─── Provided data
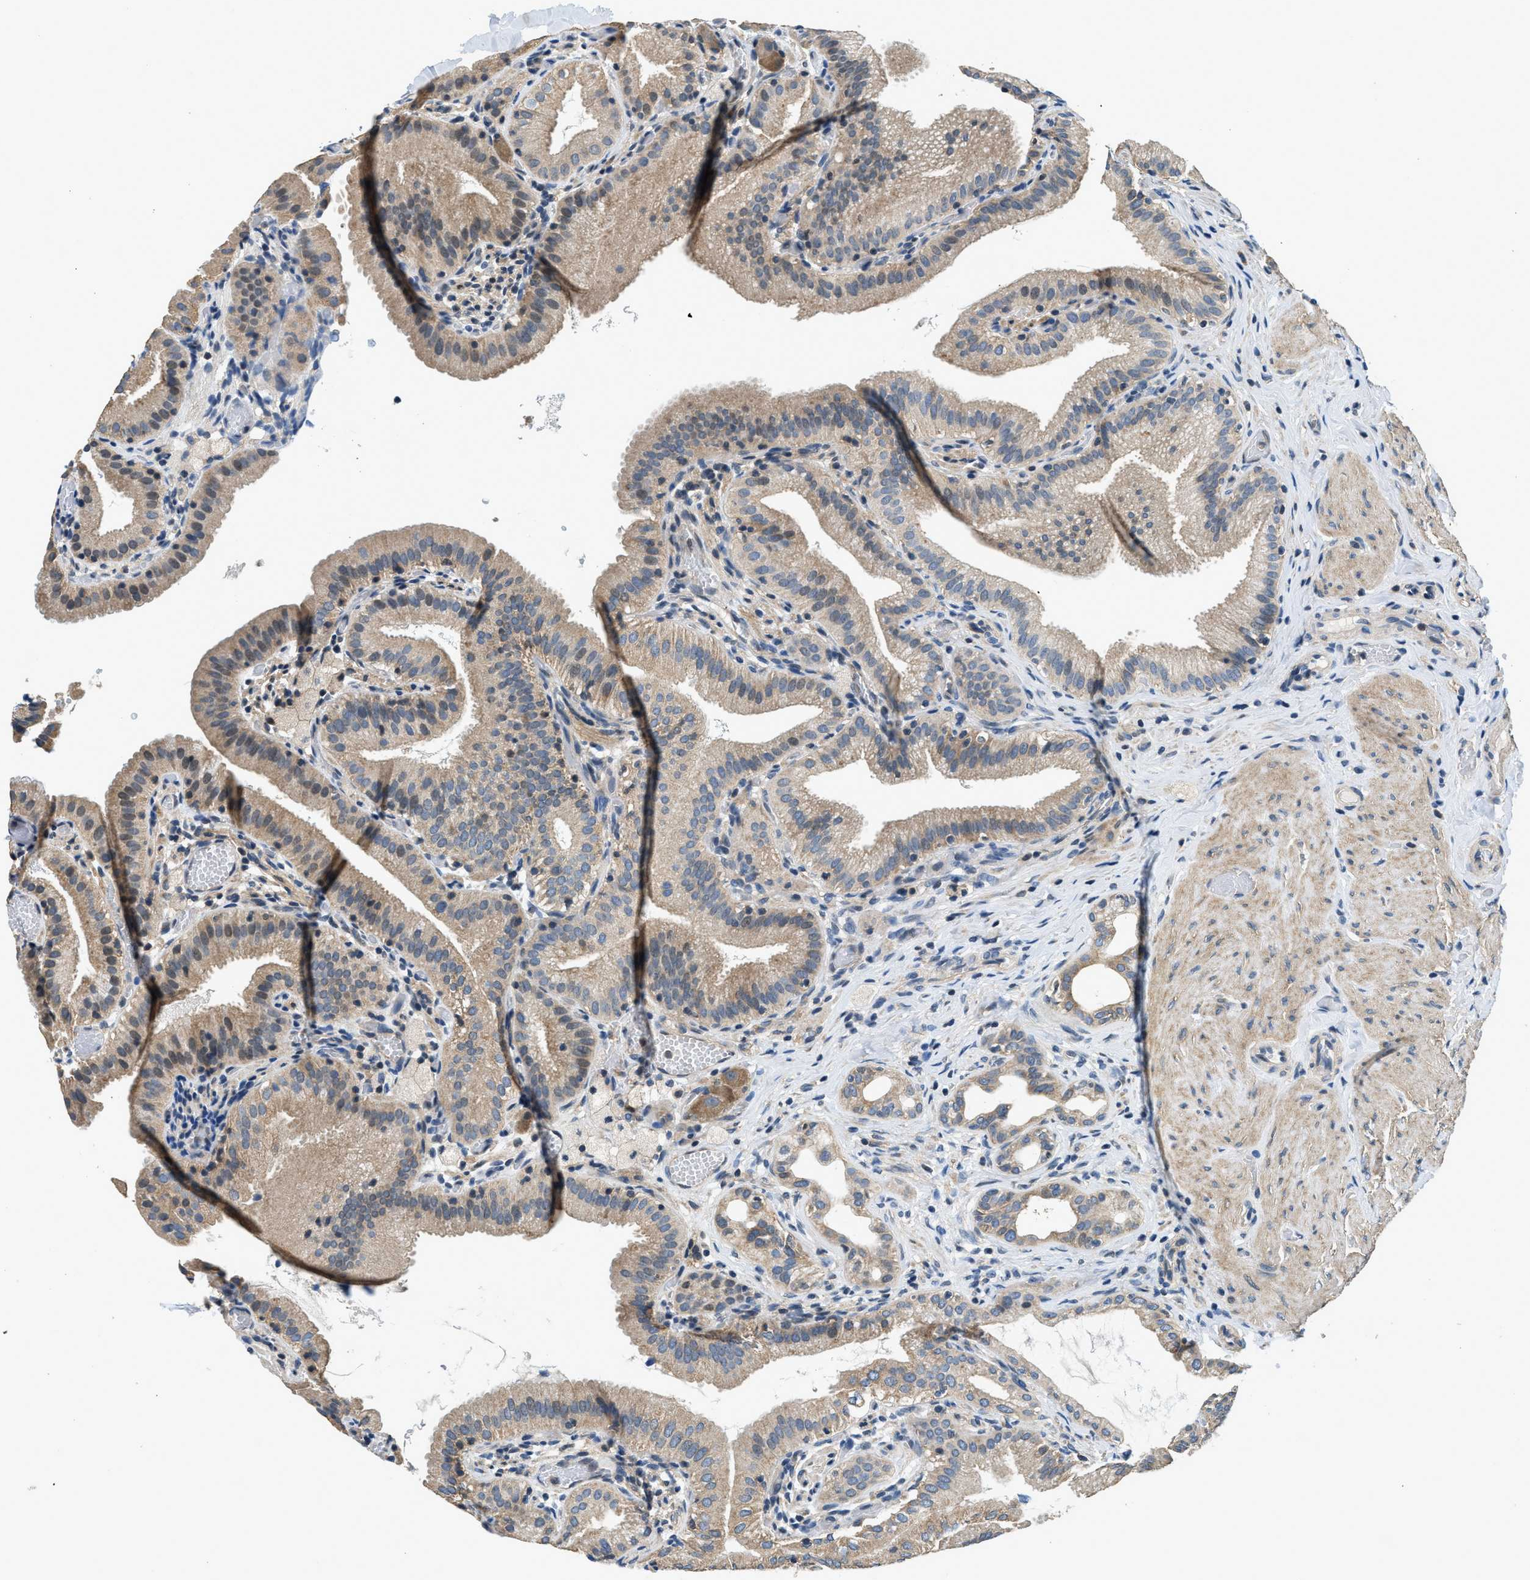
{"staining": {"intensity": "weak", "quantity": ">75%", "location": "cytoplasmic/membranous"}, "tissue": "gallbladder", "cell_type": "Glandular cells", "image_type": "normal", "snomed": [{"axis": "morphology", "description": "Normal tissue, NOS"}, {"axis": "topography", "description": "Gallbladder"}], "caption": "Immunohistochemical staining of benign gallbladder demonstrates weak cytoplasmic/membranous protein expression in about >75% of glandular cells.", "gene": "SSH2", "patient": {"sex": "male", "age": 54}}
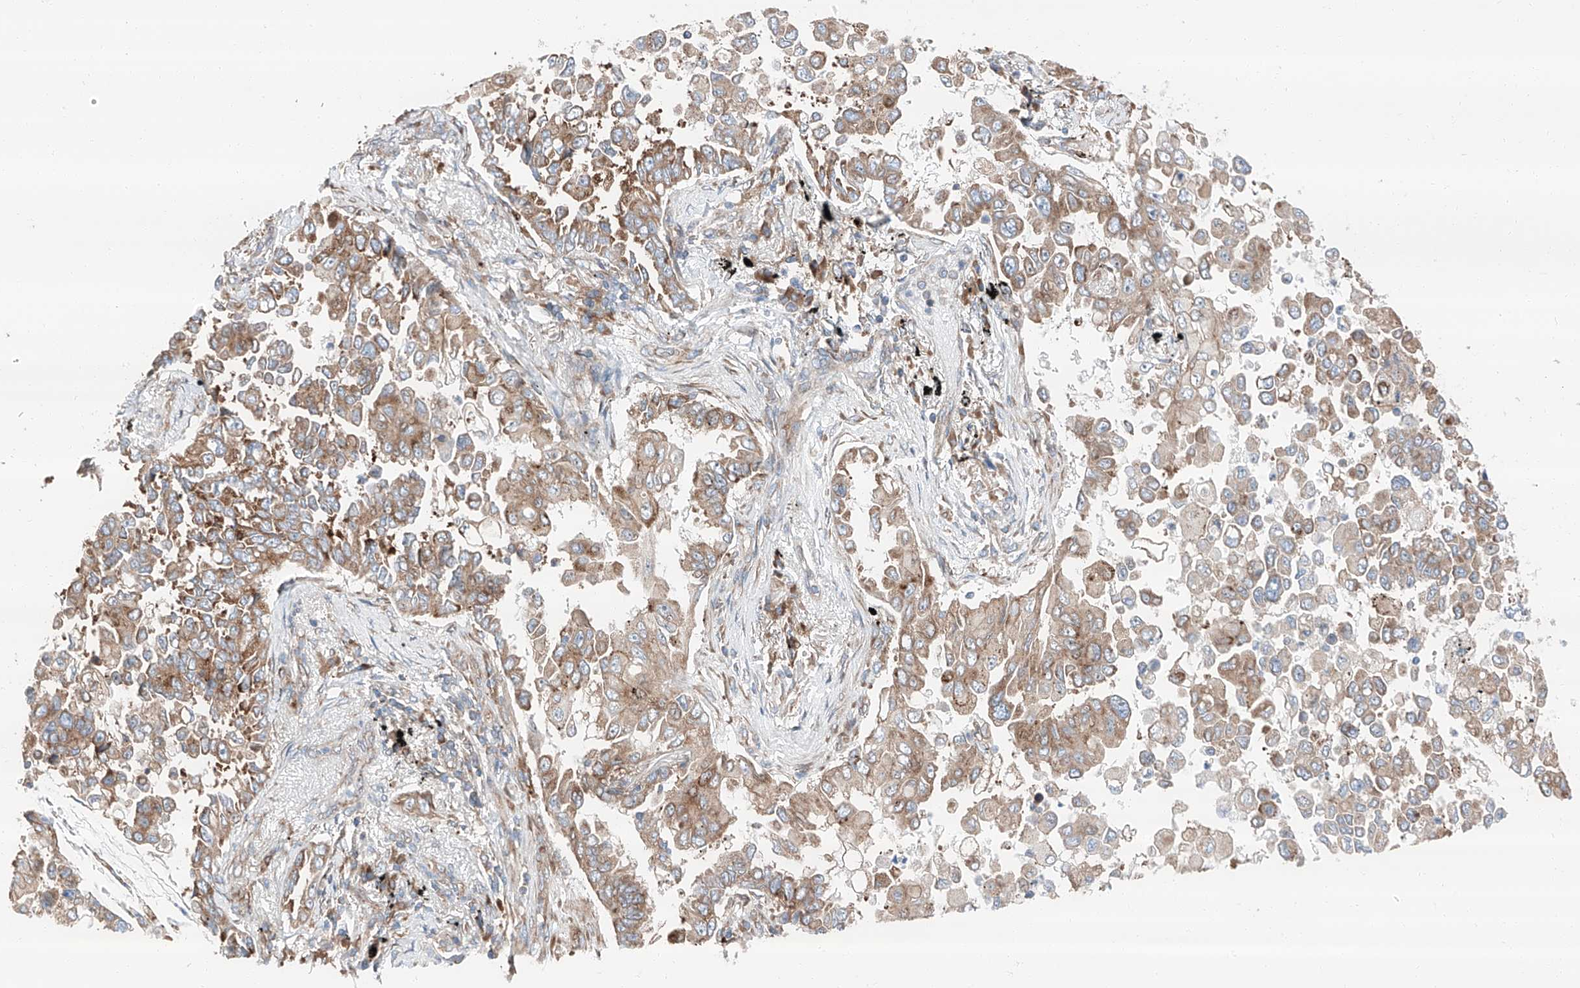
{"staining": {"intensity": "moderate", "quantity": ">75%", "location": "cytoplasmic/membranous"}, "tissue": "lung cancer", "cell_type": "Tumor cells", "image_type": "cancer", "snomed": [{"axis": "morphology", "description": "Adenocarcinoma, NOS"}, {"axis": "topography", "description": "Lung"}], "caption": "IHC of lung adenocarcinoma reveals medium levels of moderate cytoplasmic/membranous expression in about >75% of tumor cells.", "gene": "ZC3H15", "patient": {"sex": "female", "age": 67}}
──────
─── Provided data
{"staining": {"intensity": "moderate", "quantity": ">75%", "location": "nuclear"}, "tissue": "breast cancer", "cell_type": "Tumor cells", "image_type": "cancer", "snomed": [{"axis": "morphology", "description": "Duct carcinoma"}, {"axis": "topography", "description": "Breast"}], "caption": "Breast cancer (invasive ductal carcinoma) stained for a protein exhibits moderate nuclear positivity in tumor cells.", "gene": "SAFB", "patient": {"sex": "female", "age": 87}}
──────
─── Provided data
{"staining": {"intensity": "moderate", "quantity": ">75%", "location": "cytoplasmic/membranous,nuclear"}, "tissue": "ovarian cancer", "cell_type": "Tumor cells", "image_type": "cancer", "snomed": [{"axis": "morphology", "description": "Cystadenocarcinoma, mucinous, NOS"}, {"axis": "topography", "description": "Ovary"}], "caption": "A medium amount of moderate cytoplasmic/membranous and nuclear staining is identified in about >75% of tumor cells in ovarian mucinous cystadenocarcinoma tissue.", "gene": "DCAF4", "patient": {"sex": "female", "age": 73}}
──────
:: Exercise prompt ::
Could you write out exactly the lines of the data above that run from the one holding "staining of benign" to the one holding "of lung adenocarcinoma", with both ends in and all pictures out?

:: Task result ::
{"staining": {"intensity": "weak", "quantity": ">75%", "location": "cytoplasmic/membranous"}, "tissue": "gallbladder", "cell_type": "Glandular cells", "image_type": "normal", "snomed": [{"axis": "morphology", "description": "Normal tissue, NOS"}, {"axis": "topography", "description": "Gallbladder"}], "caption": "Immunohistochemical staining of benign gallbladder demonstrates weak cytoplasmic/membranous protein expression in about >75% of glandular cells.", "gene": "SSH2", "patient": {"sex": "male", "age": 54}}
{"staining": {"intensity": "moderate", "quantity": ">75%", "location": "cytoplasmic/membranous"}, "tissue": "lung cancer", "cell_type": "Tumor cells", "image_type": "cancer", "snomed": [{"axis": "morphology", "description": "Adenocarcinoma, NOS"}, {"axis": "topography", "description": "Lung"}], "caption": "IHC of lung adenocarcinoma reveals medium levels of moderate cytoplasmic/membranous expression in about >75% of tumor cells.", "gene": "ZC3H15", "patient": {"sex": "female", "age": 67}}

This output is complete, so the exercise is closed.